I’ve been sort of scrambling to catch up here…
As for now, times are a little rough at our house right now, but not the kind of rough that I am used to, and that may be a good thing. It’s hard on me but at I am pretty stable emotionally, so that is a major plus. Brad is really struggling with his back right now. Sometimes it is better and other times it aches more. His love/hate relationship with the pain pills is one we could all do without and it’s really straining our relationship. I don’t have a lot of posts about sex, spanking, ttwd, or just us lately because…well, there is not much of an us right now. I’m not mad, or sad really, mostly very very concerned. When will this ever end or will this ever end? I cannot live like this forever. He cannot live like this forever. We had a good talk about it tonight, we’ll see if it makes a difference. I hope that I can help him in some way.
Anyway, in the meantime, I am still working on me. If you recall I started a project of coming up with some personal commandments, or my personal mission statement (list). I felt that it was fundamentally important for number one to be “Be Ally”, and that was where the journaling came in, to find out more about who Ally really is. So, I’ve been working on that, mildly enjoying that, but while that is going on I am finding more that I want to add to the list.
#2. Make it count
Make what count? Everything. I could also have said “live in the moment”, “make good use of my time”, “be present, aware, mindful”, “learn from my experiences, other people, myself”. “Make it count” just seems all encompassing but very clear at the same time. So that’s my job…and it’s a tall order. I am certain that having a blog makes this job easier though. All of you that have blogs probably experience or have experienced the same thing that I do. I am always analyzing everything, looking for blog topics, writing posts in my head for later even though I know most of them will never make it to the screen. It’s great and I like to think that way, so the blogging is helpful with awareness.

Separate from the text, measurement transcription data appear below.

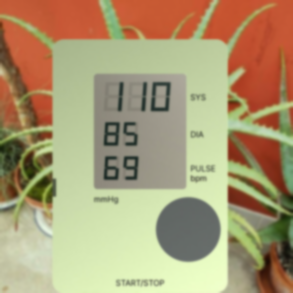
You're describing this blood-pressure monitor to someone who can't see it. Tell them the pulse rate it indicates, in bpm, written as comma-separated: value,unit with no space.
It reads 69,bpm
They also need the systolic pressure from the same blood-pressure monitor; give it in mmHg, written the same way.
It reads 110,mmHg
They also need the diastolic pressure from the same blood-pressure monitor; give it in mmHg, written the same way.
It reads 85,mmHg
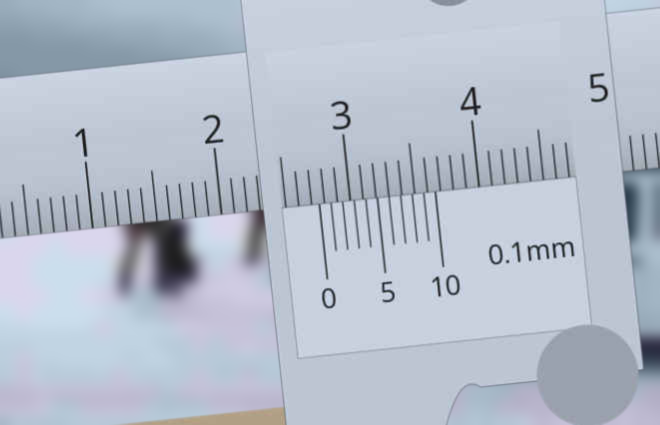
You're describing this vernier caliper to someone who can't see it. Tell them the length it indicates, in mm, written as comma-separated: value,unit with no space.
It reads 27.6,mm
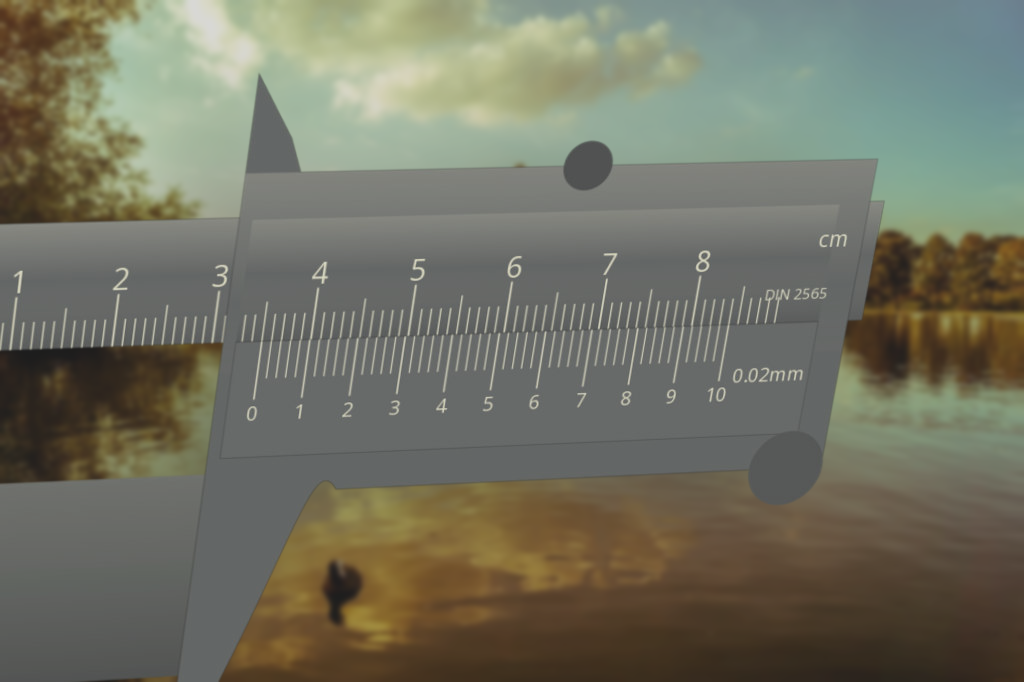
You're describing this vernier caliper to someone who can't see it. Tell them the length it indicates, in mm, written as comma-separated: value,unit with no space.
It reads 35.0,mm
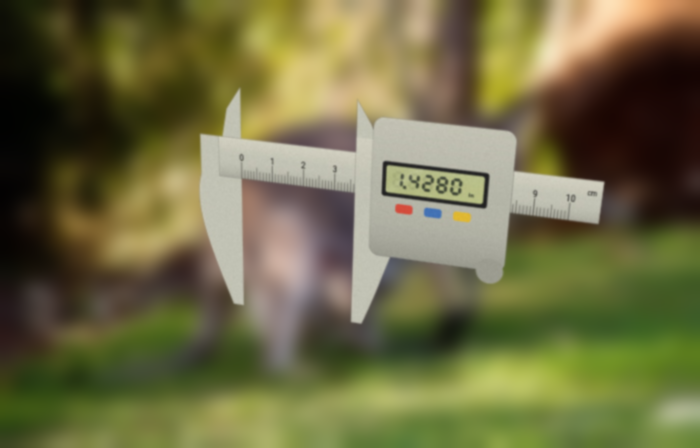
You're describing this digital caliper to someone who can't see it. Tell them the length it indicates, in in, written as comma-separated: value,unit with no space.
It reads 1.4280,in
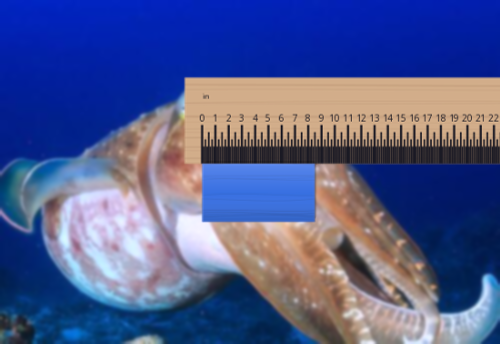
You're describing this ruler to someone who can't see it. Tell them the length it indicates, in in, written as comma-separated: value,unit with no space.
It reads 8.5,in
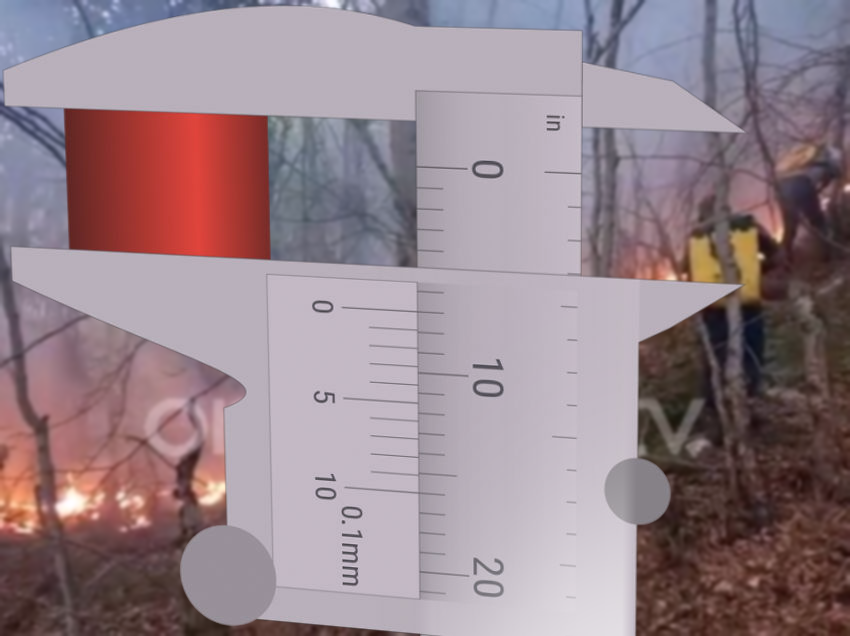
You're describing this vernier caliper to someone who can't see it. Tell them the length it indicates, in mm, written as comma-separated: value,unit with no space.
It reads 7.0,mm
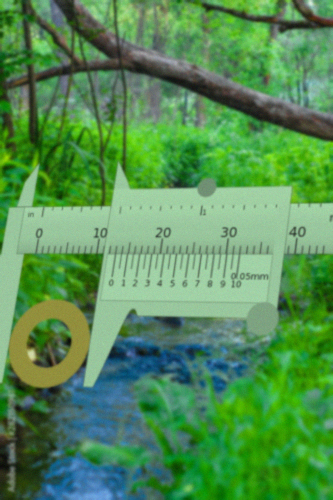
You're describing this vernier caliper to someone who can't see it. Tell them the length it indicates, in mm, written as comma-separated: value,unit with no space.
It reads 13.0,mm
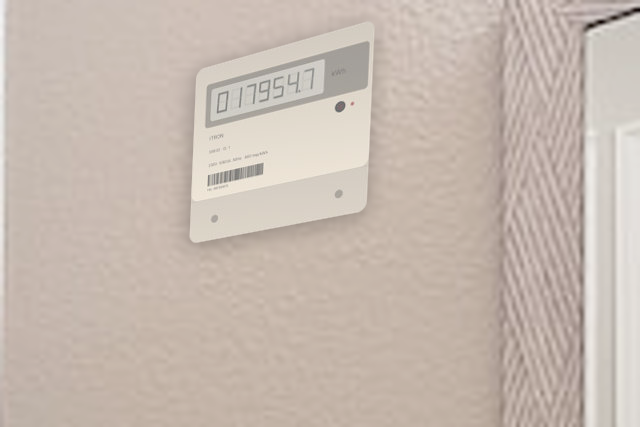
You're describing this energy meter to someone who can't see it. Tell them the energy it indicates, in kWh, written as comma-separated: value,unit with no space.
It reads 17954.7,kWh
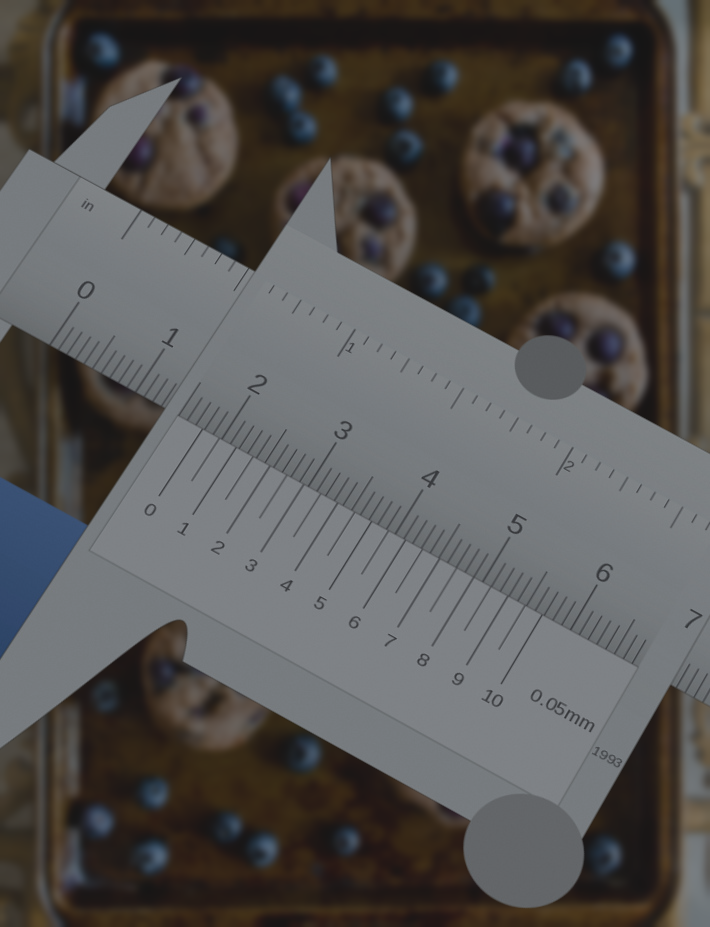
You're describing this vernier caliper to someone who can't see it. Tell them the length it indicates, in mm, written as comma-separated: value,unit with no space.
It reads 17.8,mm
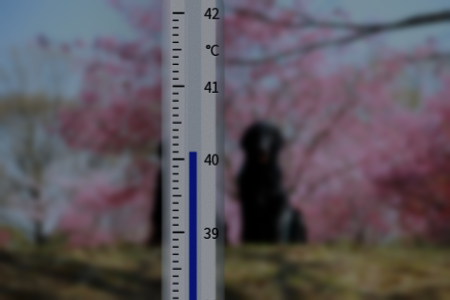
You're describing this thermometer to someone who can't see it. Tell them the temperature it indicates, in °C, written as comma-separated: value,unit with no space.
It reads 40.1,°C
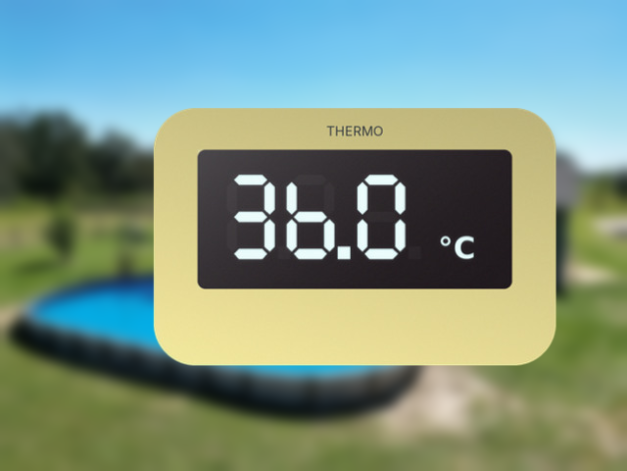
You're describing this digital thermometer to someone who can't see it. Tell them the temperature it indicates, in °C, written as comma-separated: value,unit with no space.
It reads 36.0,°C
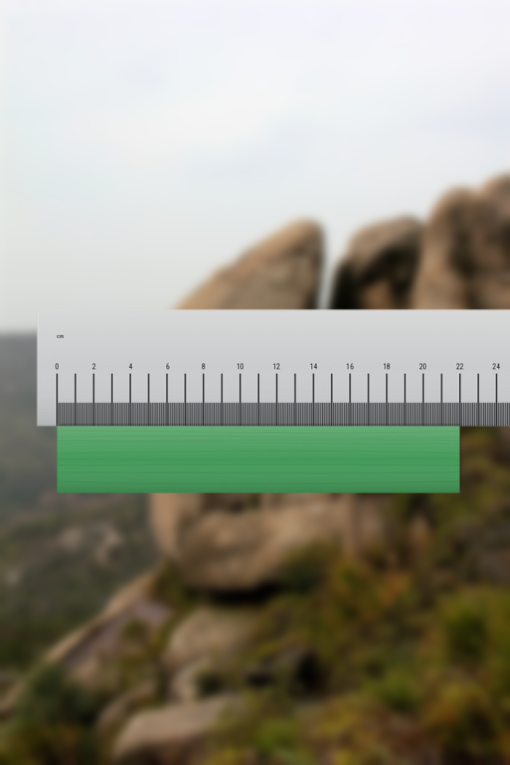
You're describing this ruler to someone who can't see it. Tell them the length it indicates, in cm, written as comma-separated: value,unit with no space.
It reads 22,cm
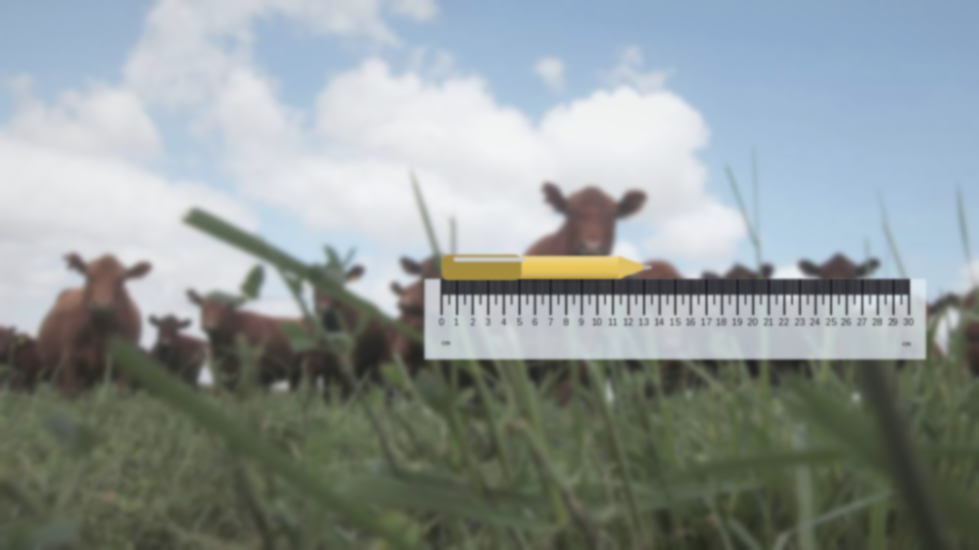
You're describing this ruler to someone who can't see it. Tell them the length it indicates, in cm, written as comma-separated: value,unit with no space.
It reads 13.5,cm
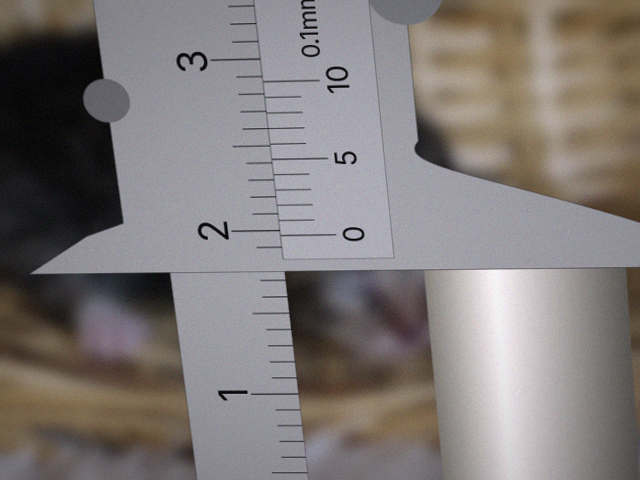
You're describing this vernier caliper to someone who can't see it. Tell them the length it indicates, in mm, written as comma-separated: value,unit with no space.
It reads 19.7,mm
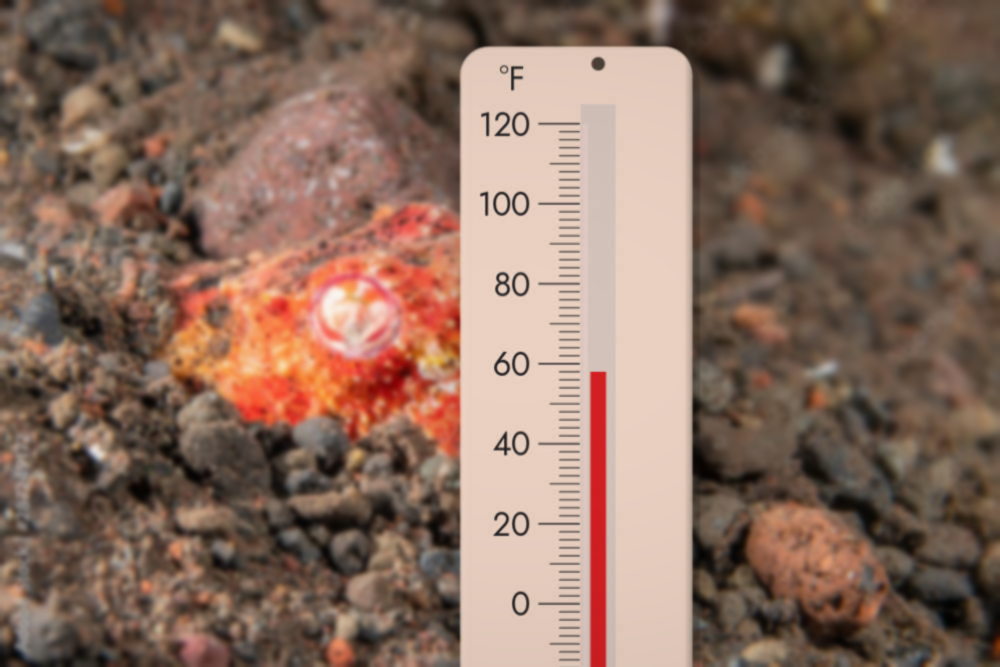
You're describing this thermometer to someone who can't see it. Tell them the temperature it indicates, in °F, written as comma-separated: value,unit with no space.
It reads 58,°F
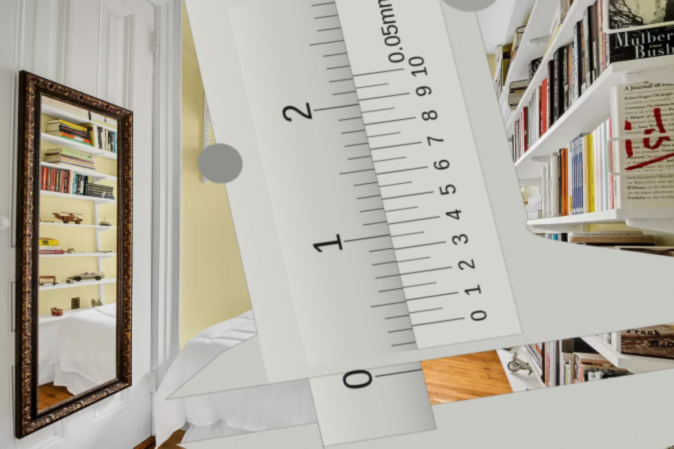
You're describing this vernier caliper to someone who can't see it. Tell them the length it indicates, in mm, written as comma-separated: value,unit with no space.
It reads 3.2,mm
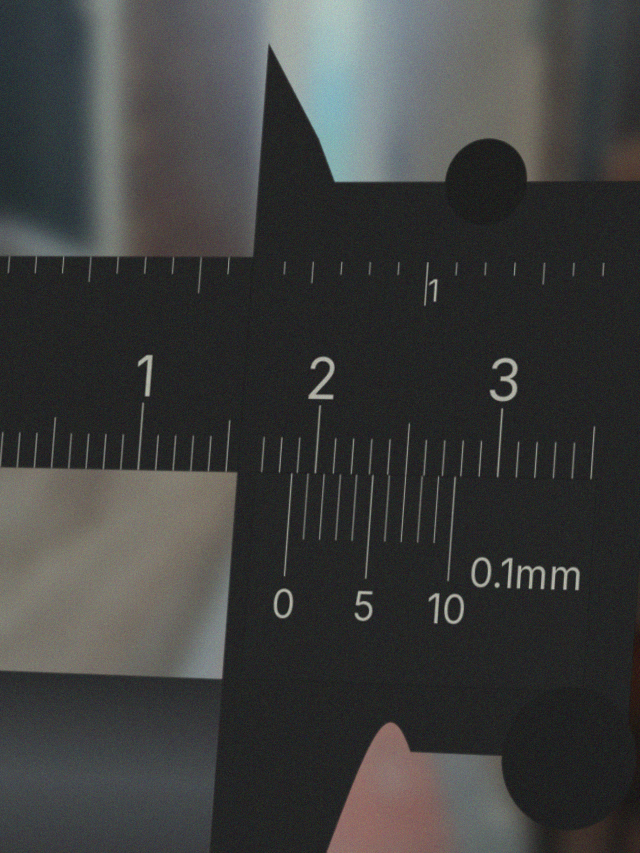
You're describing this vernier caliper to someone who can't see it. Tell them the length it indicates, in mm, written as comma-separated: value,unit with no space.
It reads 18.7,mm
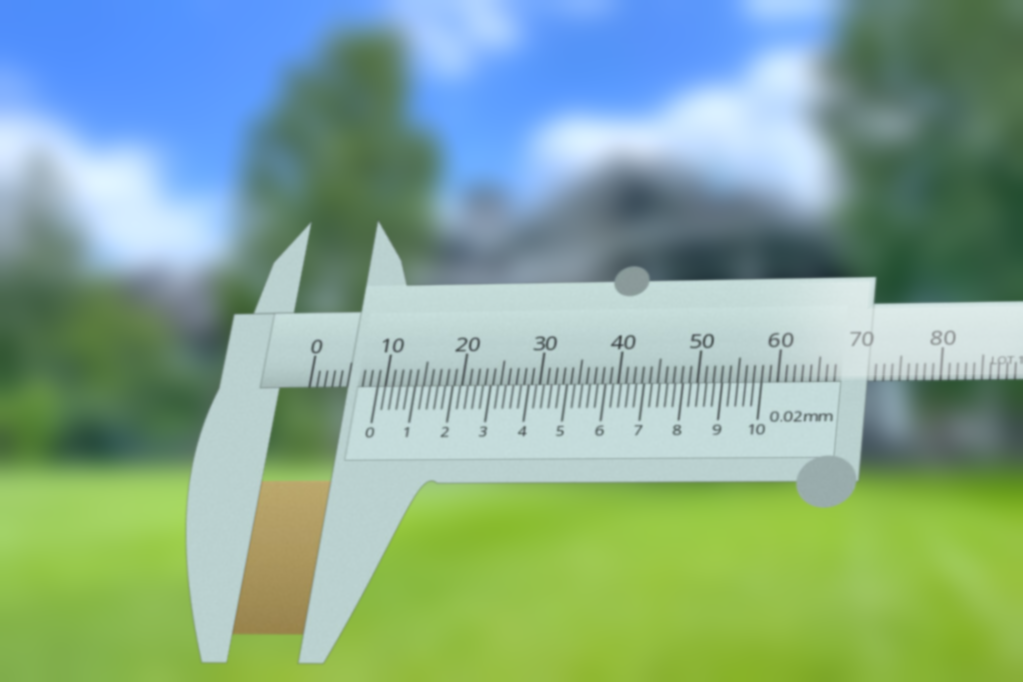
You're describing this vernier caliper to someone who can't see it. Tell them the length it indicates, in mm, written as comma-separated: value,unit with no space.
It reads 9.0,mm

The big thing though is I don’t want to feel like I am wasting my time. I don’t want to look back in ten years and realize that I didn’t use the time I had to learn and grow, to connect with people, to live. I don’t want to wonder where the time went. I want to spend my time not just doing things right, but doing the right things. Hmm… I hope I can figure that out. This is hard, and I struggle with perseverance… and I’ll leave it at that because that’s the topic for #3.
*BTW, if you have my blog in your google reader you may see an old post come up as new. I think it was just my very first post that did that… I was changing the font color bc the old color didn’t work with the new blog look and when I updated it, well… you get the idea. Hopefully, it will only happen with that one post but I updated quite a few.